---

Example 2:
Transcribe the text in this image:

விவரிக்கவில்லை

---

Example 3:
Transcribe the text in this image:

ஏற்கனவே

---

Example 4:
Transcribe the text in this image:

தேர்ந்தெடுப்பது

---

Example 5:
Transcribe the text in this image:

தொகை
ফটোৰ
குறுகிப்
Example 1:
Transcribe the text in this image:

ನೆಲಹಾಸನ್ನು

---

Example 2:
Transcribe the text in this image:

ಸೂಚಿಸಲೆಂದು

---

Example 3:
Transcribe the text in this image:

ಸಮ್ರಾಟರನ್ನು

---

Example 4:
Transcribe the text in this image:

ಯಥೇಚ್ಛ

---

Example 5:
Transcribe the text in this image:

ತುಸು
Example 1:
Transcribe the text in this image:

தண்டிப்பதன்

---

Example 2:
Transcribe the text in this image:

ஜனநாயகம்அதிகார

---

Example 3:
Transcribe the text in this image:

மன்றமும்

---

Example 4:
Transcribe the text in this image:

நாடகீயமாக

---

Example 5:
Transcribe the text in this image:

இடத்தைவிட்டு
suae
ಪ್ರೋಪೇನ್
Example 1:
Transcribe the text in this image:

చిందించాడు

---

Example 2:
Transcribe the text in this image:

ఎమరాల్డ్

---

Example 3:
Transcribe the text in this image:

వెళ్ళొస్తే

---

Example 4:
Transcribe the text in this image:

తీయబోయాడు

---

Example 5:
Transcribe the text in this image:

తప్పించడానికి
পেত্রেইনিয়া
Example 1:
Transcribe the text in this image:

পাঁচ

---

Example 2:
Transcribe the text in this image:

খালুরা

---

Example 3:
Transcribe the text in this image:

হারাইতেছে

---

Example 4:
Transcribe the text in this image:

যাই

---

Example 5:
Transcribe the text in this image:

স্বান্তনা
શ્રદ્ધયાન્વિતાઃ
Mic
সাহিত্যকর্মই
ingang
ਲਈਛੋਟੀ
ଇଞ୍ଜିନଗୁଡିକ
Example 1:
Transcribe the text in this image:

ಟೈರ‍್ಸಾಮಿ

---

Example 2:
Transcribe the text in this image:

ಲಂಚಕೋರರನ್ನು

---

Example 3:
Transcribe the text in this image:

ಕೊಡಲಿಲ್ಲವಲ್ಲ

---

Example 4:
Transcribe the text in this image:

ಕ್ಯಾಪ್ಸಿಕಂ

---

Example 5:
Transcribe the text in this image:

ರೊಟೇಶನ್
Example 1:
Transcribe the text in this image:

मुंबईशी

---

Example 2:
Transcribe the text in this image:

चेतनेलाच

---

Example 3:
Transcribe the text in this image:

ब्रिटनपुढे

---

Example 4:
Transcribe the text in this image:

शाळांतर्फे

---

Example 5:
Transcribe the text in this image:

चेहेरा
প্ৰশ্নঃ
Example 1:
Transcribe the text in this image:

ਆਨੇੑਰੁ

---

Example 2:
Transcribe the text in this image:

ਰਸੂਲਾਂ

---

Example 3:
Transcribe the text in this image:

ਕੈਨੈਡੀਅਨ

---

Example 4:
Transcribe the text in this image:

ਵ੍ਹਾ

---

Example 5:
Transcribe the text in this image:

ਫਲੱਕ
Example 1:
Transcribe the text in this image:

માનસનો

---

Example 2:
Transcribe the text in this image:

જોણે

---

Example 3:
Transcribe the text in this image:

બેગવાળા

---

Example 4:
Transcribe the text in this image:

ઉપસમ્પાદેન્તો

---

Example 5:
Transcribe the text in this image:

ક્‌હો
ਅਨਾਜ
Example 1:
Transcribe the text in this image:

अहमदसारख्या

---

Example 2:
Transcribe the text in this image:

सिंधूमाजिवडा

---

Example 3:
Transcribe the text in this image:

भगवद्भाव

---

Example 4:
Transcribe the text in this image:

○ ○ ○ ○ ○ ○ ○

Word for word, restate the material above.

---

Example 2:
Transcribe the text in this image:

விவரிக்கவில்லை

---

Example 3:
Transcribe the text in this image:

ஏற்கனவே

---

Example 4:
Transcribe the text in this image:

தேர்ந்தெடுப்பது

---

Example 5:
Transcribe the text in this image:

தொகை
ফটোৰ
குறுகிப்
Example 1:
Transcribe the text in this image:

ನೆಲಹಾಸನ್ನು

---

Example 2:
Transcribe the text in this image:

ಸೂಚಿಸಲೆಂದು

---

Example 3:
Transcribe the text in this image:

ಸಮ್ರಾಟರನ್ನು

---

Example 4:
Transcribe the text in this image:

ಯಥೇಚ್ಛ

---

Example 5:
Transcribe the text in this image:

ತುಸು
Example 1:
Transcribe the text in this image:

தண்டிப்பதன்

---

Example 2:
Transcribe the text in this image:

ஜனநாயகம்அதிகார

---

Example 3:
Transcribe the text in this image:

மன்றமும்

---

Example 4:
Transcribe the text in this image:

நாடகீயமாக

---

Example 5:
Transcribe the text in this image:

இடத்தைவிட்டு
suae
ಪ್ರೋಪೇನ್
Example 1:
Transcribe the text in this image:

చిందించాడు

---

Example 2:
Transcribe the text in this image:

ఎమరాల్డ్

---

Example 3:
Transcribe the text in this image:

వెళ్ళొస్తే

---

Example 4:
Transcribe the text in this image:

తీయబోయాడు

---

Example 5:
Transcribe the text in this image:

తప్పించడానికి
পেত্রেইনিয়া
Example 1:
Transcribe the text in this image:

পাঁচ

---

Example 2:
Transcribe the text in this image:

খালুরা

---

Example 3:
Transcribe the text in this image:

হারাইতেছে

---

Example 4:
Transcribe the text in this image:

যাই

---

Example 5:
Transcribe the text in this image:

স্বান্তনা
શ્રદ્ધયાન્વિતાઃ
Mic
সাহিত্যকর্মই
ingang
ਲਈਛੋਟੀ
ଇଞ୍ଜିନଗୁଡିକ
Example 1:
Transcribe the text in this image:

ಟೈರ‍್ಸಾಮಿ

---

Example 2:
Transcribe the text in this image:

ಲಂಚಕೋರರನ್ನು

---

Example 3:
Transcribe the text in this image:

ಕೊಡಲಿಲ್ಲವಲ್ಲ

---

Example 4:
Transcribe the text in this image:

ಕ್ಯಾಪ್ಸಿಕಂ

---

Example 5:
Transcribe the text in this image:

ರೊಟೇಶನ್
Example 1:
Transcribe the text in this image:

मुंबईशी

---

Example 2:
Transcribe the text in this image:

चेतनेलाच

---

Example 3:
Transcribe the text in this image:

ब्रिटनपुढे

---

Example 4:
Transcribe the text in this image:

शाळांतर्फे

---

Example 5:
Transcribe the text in this image:

चेहेरा
প্ৰশ্নঃ
Example 1:
Transcribe the text in this image:

ਆਨੇੑਰੁ

---

Example 2:
Transcribe the text in this image:

ਰਸੂਲਾਂ

---

Example 3:
Transcribe the text in this image:

ਕੈਨੈਡੀਅਨ

---

Example 4:
Transcribe the text in this image:

ਵ੍ਹਾ

---

Example 5:
Transcribe the text in this image:

ਫਲੱਕ
Example 1:
Transcribe the text in this image:

માનસનો

---

Example 2:
Transcribe the text in this image:

જોણે

---

Example 3:
Transcribe the text in this image:

બેગવાળા

---

Example 4:
Transcribe the text in this image:

ઉપસમ્પાદેન્તો

---

Example 5:
Transcribe the text in this image:

ક્‌હો
ਅਨਾਜ
Example 1:
Transcribe the text in this image:

अहमदसारख्या

---

Example 2:
Transcribe the text in this image:

सिंधूमाजिवडा

---

Example 3:
Transcribe the text in this image:

भगवद्भाव

---

Example 4:
Transcribe the text in this image:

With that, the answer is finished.